I used the PVS-Studio 4.14 analyzer to check Miranda IM. The Miranda IM project's code is rather quality and its popularity just confirms this fact. I am using this messenger myself and do not have any complaints about its quality. The project is built in Visual Studio with the Warning Level 3 (/W3) while the amount of comments makes 20% of the whole program's source.

1. Avoid functions memset, memcpy, ZeroMemory and the like

I will start with errors that occur when using low-level functions to handle memory such as memset, memcpy, ZeroMemory and the like.

I recommend you to avoid these functions by all means. Sure, you do not have to follow this tip literally and replace all these functions with loops. But I have seen so many errors related to using these functions that I strongly advise you to be very careful with them and use them only when it is really necessary. In my opinion, there are only two cases when using these functions is grounded:

1) Processing of large arrays, i.e. in those places where you can really benefit from an optimized function algorithm, as compared to simple looping.

2) Processing large number of small arrays. The reason for this case also lies in performance gain.

In all the other cases, you'd better try to do without them. For instance, I believe that these functions are unnecessary in such a program as Miranda. There are no resource-intensive algorithms or large arrays in it. So, using functions memset/memcpy is determined only by the convenience of writing short code. But this simplicity is very deceptive and having saved a couple of seconds while writing the code, you will spend weeks to catch this elusive memory corruption error. Let's examine several code samples taken from the Miranda IM project.

What you need to do =
In the text about checking Miranda IM, what share of the program's source is made up of comments?

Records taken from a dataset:

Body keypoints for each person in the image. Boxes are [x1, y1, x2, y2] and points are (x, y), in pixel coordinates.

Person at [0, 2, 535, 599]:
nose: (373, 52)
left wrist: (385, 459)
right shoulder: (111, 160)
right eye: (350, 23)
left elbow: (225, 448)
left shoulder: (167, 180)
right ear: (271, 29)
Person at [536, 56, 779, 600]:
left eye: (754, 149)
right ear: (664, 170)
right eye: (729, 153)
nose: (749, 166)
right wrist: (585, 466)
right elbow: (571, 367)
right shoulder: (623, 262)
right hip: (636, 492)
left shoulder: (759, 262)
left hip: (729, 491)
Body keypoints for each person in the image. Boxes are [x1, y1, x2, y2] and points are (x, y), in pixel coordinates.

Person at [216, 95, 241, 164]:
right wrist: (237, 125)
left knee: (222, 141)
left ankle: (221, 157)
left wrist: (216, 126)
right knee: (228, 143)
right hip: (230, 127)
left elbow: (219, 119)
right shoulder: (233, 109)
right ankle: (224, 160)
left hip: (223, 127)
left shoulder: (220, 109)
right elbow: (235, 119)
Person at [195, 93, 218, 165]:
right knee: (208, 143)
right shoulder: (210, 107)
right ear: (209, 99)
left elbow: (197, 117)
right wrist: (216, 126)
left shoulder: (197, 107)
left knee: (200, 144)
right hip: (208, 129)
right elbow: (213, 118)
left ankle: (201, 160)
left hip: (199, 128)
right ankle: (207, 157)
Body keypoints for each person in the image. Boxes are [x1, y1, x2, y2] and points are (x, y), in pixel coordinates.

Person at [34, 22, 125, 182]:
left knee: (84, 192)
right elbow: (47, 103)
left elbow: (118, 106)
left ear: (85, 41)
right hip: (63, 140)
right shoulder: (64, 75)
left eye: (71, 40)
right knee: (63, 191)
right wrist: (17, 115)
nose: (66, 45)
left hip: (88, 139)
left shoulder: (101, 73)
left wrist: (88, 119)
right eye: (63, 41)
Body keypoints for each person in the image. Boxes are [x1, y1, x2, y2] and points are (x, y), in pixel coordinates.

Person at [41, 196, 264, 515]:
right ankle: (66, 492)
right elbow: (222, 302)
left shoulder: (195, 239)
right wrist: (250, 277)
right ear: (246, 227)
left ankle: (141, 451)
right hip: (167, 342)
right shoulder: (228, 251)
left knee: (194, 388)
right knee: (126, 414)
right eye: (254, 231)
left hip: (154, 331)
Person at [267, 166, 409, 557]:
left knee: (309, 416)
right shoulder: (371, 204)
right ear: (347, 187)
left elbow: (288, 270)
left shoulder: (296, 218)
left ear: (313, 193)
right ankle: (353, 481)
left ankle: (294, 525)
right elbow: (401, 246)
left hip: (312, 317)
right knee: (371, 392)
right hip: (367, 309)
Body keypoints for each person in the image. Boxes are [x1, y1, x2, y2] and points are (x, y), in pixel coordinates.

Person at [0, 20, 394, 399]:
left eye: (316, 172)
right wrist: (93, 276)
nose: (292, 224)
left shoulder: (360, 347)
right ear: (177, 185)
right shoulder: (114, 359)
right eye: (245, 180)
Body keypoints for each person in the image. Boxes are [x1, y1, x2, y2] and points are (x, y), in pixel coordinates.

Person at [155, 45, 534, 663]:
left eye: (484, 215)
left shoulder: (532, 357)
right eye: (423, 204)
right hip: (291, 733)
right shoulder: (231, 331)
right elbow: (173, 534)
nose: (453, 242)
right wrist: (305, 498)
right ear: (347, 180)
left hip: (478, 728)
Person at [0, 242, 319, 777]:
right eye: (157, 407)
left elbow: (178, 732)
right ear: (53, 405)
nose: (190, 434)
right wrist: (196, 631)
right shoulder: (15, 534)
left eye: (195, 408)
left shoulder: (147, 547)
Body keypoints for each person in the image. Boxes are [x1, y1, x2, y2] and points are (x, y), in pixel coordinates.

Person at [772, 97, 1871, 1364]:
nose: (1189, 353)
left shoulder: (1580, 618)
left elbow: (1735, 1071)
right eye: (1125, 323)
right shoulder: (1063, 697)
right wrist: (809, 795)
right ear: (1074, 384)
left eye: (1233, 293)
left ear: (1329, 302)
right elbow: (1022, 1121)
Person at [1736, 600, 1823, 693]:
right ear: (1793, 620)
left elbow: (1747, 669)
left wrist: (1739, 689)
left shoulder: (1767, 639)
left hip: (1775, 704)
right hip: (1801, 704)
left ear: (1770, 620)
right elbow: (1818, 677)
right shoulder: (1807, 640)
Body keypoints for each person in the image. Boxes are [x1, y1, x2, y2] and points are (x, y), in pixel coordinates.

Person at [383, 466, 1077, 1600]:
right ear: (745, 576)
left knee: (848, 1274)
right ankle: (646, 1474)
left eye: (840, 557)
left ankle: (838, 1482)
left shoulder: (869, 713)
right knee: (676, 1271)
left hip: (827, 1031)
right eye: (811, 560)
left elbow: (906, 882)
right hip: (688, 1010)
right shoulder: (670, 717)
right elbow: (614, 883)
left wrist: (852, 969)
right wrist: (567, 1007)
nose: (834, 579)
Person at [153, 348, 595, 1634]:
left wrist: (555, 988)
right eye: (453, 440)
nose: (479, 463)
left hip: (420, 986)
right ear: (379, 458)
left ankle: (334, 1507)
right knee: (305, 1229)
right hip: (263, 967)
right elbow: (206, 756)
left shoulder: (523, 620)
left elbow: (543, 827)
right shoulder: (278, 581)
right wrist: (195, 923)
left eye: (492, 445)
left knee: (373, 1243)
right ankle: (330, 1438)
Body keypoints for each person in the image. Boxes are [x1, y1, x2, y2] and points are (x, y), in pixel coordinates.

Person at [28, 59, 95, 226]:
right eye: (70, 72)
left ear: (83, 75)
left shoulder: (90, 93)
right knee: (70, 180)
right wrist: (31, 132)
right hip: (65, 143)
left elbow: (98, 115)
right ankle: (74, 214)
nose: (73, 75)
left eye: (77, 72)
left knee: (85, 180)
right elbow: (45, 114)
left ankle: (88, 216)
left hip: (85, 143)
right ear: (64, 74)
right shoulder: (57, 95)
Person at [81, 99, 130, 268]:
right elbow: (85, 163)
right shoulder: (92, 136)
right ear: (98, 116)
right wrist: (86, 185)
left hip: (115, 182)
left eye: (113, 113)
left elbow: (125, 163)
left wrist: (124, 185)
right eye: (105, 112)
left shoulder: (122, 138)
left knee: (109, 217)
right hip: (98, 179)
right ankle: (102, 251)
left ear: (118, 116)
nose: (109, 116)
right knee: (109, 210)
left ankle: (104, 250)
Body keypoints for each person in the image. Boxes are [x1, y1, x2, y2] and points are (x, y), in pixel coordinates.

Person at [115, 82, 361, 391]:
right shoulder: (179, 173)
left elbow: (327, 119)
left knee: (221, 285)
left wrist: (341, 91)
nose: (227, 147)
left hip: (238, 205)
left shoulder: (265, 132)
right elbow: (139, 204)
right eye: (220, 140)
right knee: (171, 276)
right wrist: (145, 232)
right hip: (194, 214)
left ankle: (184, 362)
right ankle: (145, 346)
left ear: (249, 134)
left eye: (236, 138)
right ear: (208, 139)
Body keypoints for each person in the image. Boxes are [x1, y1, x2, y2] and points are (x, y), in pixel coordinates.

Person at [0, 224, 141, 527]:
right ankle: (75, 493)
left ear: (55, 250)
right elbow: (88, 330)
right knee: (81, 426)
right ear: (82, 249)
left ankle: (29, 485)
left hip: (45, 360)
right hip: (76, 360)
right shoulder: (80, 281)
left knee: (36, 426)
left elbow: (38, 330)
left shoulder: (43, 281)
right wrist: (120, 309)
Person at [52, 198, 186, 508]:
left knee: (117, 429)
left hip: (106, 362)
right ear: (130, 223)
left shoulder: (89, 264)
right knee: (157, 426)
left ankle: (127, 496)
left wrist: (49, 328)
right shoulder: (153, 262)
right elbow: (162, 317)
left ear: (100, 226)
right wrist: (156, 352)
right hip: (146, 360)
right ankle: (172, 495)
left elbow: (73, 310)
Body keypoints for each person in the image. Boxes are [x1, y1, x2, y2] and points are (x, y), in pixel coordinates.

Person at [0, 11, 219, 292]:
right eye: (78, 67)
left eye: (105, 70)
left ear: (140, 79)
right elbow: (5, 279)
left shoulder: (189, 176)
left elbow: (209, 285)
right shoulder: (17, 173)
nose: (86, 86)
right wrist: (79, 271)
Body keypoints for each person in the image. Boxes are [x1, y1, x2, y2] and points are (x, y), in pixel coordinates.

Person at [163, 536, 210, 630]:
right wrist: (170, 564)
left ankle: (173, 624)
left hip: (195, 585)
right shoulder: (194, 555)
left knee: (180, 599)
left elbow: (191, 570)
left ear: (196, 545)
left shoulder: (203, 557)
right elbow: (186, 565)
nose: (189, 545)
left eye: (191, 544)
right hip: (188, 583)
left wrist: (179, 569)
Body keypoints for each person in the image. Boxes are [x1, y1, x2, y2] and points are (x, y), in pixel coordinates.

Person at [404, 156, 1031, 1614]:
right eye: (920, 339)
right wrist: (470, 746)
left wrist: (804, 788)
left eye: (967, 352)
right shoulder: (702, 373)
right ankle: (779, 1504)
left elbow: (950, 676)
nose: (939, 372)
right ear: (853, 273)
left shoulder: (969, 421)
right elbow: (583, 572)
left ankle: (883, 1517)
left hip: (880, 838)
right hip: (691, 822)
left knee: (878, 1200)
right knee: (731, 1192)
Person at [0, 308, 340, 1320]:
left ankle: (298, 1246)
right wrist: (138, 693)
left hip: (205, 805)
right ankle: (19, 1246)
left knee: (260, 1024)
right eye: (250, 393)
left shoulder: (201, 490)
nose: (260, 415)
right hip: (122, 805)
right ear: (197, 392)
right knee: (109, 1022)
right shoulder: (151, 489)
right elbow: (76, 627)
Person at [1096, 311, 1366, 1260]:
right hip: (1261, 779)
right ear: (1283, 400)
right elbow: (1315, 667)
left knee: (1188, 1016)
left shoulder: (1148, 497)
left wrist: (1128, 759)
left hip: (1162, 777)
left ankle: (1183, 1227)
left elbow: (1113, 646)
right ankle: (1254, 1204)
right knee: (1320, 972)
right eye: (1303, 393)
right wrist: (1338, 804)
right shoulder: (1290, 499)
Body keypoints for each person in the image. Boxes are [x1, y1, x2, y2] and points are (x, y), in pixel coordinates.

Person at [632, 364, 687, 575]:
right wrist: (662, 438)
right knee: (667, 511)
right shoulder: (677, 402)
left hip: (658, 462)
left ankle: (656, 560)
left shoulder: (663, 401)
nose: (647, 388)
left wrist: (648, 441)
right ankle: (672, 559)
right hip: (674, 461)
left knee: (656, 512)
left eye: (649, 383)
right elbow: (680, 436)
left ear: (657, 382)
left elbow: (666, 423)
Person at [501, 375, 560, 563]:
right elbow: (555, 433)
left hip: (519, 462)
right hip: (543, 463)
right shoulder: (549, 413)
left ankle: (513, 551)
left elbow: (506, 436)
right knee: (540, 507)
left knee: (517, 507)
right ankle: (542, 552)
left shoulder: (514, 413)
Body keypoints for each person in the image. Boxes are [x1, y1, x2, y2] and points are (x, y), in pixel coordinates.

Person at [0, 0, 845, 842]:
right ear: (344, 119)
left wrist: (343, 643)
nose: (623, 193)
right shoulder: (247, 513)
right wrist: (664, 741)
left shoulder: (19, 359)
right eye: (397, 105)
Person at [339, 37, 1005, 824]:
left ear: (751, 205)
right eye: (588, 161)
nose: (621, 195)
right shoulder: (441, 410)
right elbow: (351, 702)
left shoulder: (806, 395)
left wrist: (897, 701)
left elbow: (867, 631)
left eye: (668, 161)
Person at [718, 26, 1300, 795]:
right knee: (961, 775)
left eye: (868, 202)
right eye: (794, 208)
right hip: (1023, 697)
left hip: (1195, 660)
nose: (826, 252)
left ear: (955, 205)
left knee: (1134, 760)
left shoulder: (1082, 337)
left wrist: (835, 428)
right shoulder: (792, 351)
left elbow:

The answer =
Comments make up 20% of the whole program's source.